The investment comes as demand for data center power is growing rapidly around the world. Electricity consumption in data centers is expected to nearly triple by 2035, according to a December 2025 report from BloombergNEF, while Goldman Sachs Research estimates that data center energy demand could increase by 175% by 2030 from 2023 levels – the equivalent of adding another 10 energy-consuming countries.
Much of that comes not from generating electricity but from converting it efficiently inside data centers, where high-voltage power must be reduced thousands of times before it reaches the GPUs. This process currently wastes about 15% to 20% of energy, C2i founder and CTO Preetam Tadeparty said in an interview.
“What used to be 400 volts has already moved to 800 volts, and it’s likely to go up,” Tadeparty told TechCrunch.
Founded in 2024 by former Texas Instruments power executives Ram Anant, Vikram Gakhar, Preetam Tadeparty, and Dattatreya Suryanarayana, as well as Harsha S. B and Muthususubramanian N. V, C2i reimagines power delivery as a plug-and-play “grid-to-GPU-data processing system”.
By managing power conversion, control and packaging as an integrated platform, C2i estimates that it can reduce end-to-end losses by 10% – approximately 100 kilowatts saved for every megawatt used – with ongoing effects on cooling costs, GPU usage and the overall economy of the data center.
Techcrunch event
Boston, MA
|
June 23, 2026
“All of that translates directly into total cost of ownership, revenue, and profit,” Tadeparty said.
For Peak XV Partners (separating from Sequoia Capital in 2023), the fascination lies in how energy costs shape the economics of AI infrastructure at scale. Rajan Anandan, the company’s managing director, told TechCrunch that after the high investment in servers and facilities, energy costs become an ongoing cost of data centers, making even the increased efficiency gains more valuable.
“If you can reduce energy costs, say, 10 to 30%, that’s like a huge amount,” Anandan said. “You’re talking about tens of billions of dollars.”
Applications will be evaluated immediately.
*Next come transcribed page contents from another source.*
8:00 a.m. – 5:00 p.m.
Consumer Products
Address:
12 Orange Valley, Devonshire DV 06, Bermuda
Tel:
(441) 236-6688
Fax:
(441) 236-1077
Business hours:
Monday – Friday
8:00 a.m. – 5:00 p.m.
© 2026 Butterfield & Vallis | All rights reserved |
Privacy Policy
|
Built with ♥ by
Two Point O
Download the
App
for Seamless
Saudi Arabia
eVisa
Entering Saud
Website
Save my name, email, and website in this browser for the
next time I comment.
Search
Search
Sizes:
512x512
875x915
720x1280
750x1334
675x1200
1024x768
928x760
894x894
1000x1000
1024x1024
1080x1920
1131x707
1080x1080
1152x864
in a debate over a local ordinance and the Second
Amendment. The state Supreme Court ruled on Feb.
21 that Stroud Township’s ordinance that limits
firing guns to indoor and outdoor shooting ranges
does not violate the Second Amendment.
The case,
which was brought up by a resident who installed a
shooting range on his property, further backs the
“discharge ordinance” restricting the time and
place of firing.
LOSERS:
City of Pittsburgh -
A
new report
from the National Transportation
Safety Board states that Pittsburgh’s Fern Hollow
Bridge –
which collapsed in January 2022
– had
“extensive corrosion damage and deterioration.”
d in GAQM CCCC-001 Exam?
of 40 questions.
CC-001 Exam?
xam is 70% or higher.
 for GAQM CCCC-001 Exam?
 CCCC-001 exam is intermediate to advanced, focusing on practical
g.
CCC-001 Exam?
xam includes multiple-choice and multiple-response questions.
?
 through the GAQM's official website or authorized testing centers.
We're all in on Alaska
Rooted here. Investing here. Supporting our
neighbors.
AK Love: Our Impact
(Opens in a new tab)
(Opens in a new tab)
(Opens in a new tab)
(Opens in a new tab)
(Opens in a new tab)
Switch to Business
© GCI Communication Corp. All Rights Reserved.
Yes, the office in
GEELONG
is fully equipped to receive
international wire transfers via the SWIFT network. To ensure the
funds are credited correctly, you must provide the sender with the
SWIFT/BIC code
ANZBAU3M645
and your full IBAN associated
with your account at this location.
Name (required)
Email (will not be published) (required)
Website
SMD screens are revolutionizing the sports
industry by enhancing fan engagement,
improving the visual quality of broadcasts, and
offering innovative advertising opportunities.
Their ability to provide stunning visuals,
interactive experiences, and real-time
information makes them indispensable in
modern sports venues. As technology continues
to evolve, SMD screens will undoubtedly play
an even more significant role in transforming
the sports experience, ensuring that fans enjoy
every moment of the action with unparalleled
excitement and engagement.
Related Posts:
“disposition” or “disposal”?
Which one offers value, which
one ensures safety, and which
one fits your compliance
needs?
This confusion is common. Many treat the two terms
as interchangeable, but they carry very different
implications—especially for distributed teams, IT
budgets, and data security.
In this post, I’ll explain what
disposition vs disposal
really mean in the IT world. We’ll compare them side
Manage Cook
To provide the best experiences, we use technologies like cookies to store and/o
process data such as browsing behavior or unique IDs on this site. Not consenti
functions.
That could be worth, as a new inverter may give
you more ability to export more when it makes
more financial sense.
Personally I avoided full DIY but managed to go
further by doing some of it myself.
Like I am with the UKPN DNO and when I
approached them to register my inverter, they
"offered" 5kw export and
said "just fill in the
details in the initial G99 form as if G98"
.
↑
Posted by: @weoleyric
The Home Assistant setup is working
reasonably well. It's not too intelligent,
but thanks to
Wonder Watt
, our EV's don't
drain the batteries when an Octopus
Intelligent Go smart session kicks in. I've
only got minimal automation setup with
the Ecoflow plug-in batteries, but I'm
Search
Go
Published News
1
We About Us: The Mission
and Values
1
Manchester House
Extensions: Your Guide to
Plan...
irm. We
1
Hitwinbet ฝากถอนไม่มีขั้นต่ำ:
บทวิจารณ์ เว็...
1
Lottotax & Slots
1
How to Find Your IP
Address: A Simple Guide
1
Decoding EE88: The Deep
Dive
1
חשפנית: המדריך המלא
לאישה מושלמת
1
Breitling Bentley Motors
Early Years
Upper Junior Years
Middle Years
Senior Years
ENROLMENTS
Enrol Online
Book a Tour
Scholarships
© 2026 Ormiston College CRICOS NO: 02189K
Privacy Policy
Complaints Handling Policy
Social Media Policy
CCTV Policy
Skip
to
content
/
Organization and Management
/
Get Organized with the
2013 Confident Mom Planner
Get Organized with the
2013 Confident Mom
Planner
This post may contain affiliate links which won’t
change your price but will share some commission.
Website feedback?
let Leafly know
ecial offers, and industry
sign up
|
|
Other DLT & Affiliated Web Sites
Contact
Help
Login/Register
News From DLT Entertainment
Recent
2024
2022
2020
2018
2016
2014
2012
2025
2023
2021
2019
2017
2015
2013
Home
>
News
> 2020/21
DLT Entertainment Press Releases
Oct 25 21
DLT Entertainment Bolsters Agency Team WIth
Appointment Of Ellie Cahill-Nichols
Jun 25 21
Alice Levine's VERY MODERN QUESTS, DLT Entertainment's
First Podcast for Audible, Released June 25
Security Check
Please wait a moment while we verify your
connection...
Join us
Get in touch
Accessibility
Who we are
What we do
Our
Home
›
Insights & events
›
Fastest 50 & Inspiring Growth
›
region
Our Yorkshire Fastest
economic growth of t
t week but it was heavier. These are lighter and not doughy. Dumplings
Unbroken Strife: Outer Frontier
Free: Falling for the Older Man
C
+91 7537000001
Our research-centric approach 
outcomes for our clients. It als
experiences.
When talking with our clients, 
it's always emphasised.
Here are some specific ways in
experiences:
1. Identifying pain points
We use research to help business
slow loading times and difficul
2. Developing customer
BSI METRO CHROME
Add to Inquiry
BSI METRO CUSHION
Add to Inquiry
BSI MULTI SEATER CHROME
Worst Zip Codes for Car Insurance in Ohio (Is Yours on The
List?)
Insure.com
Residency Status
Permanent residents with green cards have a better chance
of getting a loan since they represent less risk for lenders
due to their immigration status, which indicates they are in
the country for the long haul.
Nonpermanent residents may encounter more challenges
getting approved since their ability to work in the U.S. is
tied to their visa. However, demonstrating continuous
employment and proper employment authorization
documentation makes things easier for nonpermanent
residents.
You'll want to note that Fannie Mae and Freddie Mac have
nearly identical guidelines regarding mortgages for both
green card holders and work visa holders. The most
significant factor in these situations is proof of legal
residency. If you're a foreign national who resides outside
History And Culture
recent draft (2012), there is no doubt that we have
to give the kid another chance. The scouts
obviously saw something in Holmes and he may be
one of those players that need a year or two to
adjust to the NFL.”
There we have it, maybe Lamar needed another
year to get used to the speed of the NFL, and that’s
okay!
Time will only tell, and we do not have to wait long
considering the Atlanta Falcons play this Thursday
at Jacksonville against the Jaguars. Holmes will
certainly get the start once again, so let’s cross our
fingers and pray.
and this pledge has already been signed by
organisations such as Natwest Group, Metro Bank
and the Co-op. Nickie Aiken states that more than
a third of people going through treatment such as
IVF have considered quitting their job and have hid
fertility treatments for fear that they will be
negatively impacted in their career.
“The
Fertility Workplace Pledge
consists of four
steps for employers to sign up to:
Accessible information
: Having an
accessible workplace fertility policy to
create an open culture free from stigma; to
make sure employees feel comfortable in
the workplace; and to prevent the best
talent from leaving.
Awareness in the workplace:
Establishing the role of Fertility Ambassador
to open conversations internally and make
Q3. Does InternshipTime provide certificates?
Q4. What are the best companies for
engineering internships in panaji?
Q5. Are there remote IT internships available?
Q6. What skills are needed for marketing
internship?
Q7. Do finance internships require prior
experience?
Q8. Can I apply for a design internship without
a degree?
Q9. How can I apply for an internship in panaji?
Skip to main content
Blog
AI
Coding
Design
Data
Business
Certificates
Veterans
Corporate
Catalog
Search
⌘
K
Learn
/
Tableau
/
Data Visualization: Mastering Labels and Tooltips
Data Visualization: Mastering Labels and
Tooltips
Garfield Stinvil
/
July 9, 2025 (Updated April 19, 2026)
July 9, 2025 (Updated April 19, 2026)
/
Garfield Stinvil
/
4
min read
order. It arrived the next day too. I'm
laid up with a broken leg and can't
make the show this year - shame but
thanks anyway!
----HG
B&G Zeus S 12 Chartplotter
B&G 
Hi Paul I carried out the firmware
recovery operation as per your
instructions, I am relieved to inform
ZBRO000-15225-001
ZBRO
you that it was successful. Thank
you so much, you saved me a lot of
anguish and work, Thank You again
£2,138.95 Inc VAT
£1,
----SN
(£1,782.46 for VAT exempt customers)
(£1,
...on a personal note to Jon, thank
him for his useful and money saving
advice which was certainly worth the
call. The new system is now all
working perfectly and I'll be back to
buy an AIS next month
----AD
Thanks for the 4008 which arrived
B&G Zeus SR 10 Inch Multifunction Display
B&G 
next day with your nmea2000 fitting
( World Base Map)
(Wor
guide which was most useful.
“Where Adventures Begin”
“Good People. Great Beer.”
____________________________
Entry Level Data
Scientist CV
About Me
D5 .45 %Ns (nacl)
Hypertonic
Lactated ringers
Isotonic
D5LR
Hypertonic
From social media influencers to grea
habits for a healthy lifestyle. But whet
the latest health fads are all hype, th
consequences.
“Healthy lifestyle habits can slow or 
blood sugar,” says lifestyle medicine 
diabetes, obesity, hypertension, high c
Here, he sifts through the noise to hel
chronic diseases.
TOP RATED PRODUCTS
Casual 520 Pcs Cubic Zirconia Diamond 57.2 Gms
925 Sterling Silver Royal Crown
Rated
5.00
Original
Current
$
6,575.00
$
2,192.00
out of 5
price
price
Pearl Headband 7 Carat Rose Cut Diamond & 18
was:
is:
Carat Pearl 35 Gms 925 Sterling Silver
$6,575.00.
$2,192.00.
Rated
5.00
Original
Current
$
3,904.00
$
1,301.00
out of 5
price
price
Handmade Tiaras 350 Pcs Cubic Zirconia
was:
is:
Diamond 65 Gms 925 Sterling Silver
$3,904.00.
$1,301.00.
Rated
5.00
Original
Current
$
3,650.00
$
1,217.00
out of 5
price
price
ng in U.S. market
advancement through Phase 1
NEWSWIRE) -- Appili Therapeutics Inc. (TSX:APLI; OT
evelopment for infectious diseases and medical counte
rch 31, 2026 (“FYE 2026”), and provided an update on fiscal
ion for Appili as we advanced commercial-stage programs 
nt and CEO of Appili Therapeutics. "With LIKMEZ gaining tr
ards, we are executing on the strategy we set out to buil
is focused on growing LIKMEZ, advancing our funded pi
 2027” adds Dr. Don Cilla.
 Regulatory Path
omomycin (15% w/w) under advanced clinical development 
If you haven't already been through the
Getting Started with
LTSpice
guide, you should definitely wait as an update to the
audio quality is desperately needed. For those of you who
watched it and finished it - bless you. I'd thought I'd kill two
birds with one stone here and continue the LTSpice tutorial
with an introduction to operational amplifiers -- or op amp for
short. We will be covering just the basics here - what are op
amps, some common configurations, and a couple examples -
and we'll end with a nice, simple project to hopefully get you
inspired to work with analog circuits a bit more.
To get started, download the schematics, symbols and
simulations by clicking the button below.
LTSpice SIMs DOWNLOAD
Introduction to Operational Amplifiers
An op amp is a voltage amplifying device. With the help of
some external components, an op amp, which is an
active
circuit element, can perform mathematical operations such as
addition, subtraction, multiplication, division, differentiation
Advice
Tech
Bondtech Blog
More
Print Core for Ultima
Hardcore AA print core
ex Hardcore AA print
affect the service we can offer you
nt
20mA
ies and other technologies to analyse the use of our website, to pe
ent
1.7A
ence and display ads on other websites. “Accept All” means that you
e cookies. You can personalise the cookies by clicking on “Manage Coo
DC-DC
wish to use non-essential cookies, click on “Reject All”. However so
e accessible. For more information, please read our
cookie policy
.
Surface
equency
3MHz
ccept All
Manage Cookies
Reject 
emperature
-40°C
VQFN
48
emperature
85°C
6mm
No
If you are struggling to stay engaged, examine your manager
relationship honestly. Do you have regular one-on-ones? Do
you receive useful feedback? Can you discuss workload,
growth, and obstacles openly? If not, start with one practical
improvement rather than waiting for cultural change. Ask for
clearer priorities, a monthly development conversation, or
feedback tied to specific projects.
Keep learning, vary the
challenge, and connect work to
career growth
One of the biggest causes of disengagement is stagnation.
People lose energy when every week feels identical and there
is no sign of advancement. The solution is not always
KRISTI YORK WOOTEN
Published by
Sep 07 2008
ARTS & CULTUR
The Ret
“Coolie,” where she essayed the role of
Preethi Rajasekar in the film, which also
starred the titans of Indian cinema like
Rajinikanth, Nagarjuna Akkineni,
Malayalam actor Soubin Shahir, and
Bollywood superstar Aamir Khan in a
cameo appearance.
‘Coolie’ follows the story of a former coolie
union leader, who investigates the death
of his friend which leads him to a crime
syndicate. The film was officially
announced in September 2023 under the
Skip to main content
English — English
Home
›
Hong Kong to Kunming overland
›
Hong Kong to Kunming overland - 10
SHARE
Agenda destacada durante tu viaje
C2i expects its first two silicon designs to return from production between April and June, after which the startup plans to confirm operations with data center operators and hyperscalers who have requested data updates, according to Tadeparty.
The Bengaluru-based startup has built a team of about 65 engineers and is setting up customer-facing operations in the US and Taiwan as it prepares for early deployment.
Power delivery is one of the most focused parts of the data center stack, long dominated by incumbents with deep balance sheets and annual learning cycles. While many new companies focus on developing individual components, redesigning end-to-end power delivery requires integrating silicon, packaging, and system architecture at the same time — a costly approach that requires a few startups and can take years to prove in manufacturing environments.
Anandan said that the real question now is execution, noting that all startups face technology, market, and group risks when betting on how industries evolve. In the case of the C2i, he said, the feedback loop should be shorter. “We’ll know in the next six months,” Anandan said, pointing to upcoming silicon and early customer validation as a time when this thesis will be tested.
Bet also shows how the Indian semiconductor design ecosystem has grown in recent years.
“The way you have to look at semiconductors in India, this is like e-commerce in 2008,” Anandan said. “It’s just the beginning.”
He pointed to the depth of engineering talent – with a growing share of global chip designers based in the country – and government-linked incentives that have reduced the cost and risk of tape-outs, making it more powerful for start-ups to build globally competitive semiconductor products from India instead of operating as captive design centers.
Whether those trends translate into a globally competitive product will become even clearer in the coming months, as C2i begins to validate its system power solutions with customers.